After I found out that my daughter has an extra chromosome I was crushed. Fear and lack of understanding about the condition made it worse. I was unsure about what kind of life and future my daughter Zia had laid ahead of her. When I was pregnant I had read a lot about baby’s developmental milestones so having to erase those expectations from my mind was very difficult but necessary as accepting that my daughter would develop at her own pace was the first step to embracing her condition. It took me a while to seek help because I thought no one would understand how I felt. Initially I thought only people over a certain age had babies with DS (down-syndrome) so I was very confused as to why it had happened to us. I was 23 and her dad was 30 when we had her. We were also very fit and healthy. I then started reading a lot about DS looking for answers. It was also at that point that I got the courage to seek help. I contacted the Down Syndrome Association and from that time they have been supportive. Here is some information that they gave me.
DS is a genetic condition caused by part or all of a third copy of chromosome 21. It is typically associated with growth delays and intellectual challenges. The extra chromosome occurs by random chance and so the parents are typically genetically normal though they may carry it in their blood. If the father’s blood contains it then there is a 12% chance that the condition will happen again in his other children. If the mother has it then that number trebles to 36% so it is important that these tests are done before planning to have more children so as to make an informed decision. We went for these tests and none of us have it and so while there is a chance that it may happen again, those chances are very small.

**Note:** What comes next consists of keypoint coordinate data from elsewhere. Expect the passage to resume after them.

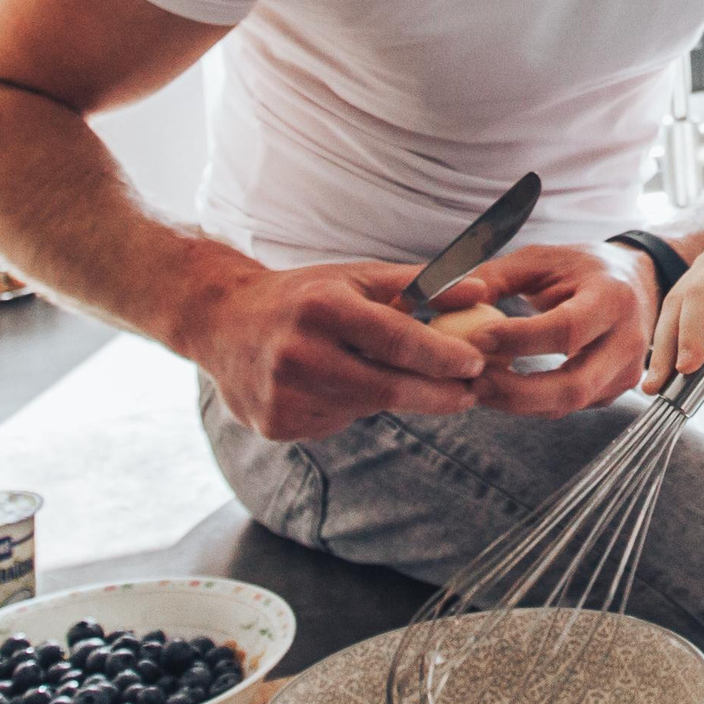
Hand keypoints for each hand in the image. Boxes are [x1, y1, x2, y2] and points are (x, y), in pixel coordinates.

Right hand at [183, 259, 488, 441]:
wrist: (220, 321)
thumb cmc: (302, 296)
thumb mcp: (356, 277)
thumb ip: (421, 285)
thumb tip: (482, 290)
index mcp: (321, 307)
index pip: (395, 339)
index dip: (442, 356)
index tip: (476, 364)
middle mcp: (297, 353)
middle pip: (388, 387)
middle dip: (438, 394)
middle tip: (469, 392)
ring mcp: (283, 394)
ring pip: (365, 408)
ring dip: (390, 396)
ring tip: (383, 372)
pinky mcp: (275, 425)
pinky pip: (337, 423)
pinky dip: (352, 407)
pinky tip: (335, 384)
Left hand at [458, 243, 660, 417]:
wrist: (637, 281)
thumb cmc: (584, 268)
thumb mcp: (542, 259)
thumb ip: (497, 277)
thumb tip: (451, 298)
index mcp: (613, 298)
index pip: (567, 329)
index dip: (520, 340)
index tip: (478, 338)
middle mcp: (628, 340)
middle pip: (573, 385)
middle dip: (517, 390)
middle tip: (475, 380)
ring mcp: (626, 372)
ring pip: (568, 404)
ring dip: (518, 402)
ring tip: (480, 386)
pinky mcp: (615, 390)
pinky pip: (568, 406)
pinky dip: (531, 403)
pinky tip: (504, 387)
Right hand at [642, 234, 703, 392]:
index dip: (693, 329)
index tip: (690, 366)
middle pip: (681, 299)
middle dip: (670, 344)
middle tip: (661, 384)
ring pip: (674, 309)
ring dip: (665, 348)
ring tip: (658, 385)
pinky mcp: (702, 289)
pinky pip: (680, 318)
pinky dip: (674, 345)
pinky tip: (669, 373)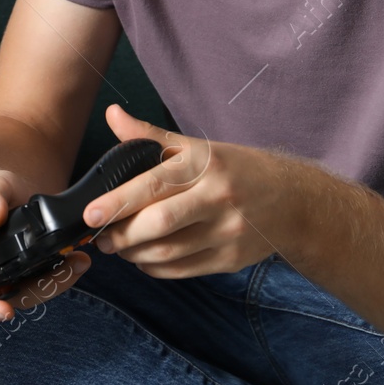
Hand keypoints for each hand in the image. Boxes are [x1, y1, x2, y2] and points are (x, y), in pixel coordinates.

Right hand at [0, 167, 89, 322]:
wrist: (17, 189)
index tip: (5, 311)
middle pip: (12, 299)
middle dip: (41, 291)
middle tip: (66, 272)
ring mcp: (16, 274)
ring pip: (36, 292)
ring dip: (59, 282)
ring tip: (79, 261)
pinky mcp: (36, 270)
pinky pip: (50, 280)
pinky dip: (66, 273)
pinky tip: (79, 258)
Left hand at [84, 105, 287, 278]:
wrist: (292, 200)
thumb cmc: (235, 169)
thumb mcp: (198, 146)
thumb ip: (151, 136)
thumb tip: (112, 115)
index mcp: (204, 164)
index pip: (154, 184)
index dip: (118, 201)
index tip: (90, 214)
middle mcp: (218, 197)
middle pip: (159, 223)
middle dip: (122, 234)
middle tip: (101, 237)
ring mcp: (227, 231)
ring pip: (168, 252)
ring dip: (134, 253)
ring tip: (119, 247)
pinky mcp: (231, 259)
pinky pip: (182, 269)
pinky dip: (155, 267)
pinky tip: (144, 258)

DS affects people on different levels, severe, mild or balanced. If it is balanced then it is present in your blood but does not affect you at all. Although there are higher chances of a little one being born with down syndrome the older their mom is, the condition is really very random. It happens in about one in every 1000 babies born each year. There is no prevention and no cure and while it is possible to find out if the baby you’re carrying has DS through prenatal screening followed by diagnostic testing, this is not standard prenatal testing procedure. There are also no symptoms that may prompt someone to get these tests done while they are pregnant. Most people find out after baby is born like we did.
After getting in touch with the DSA we were encouraged to join a support group of other parents who have special little ones like Zia. This has helped a lot as we get counselling and advice. I’m happy to say that I am no longer afraid nor uncertain about my daughter’s future because I know that with proper help she can live and enjoy a good life.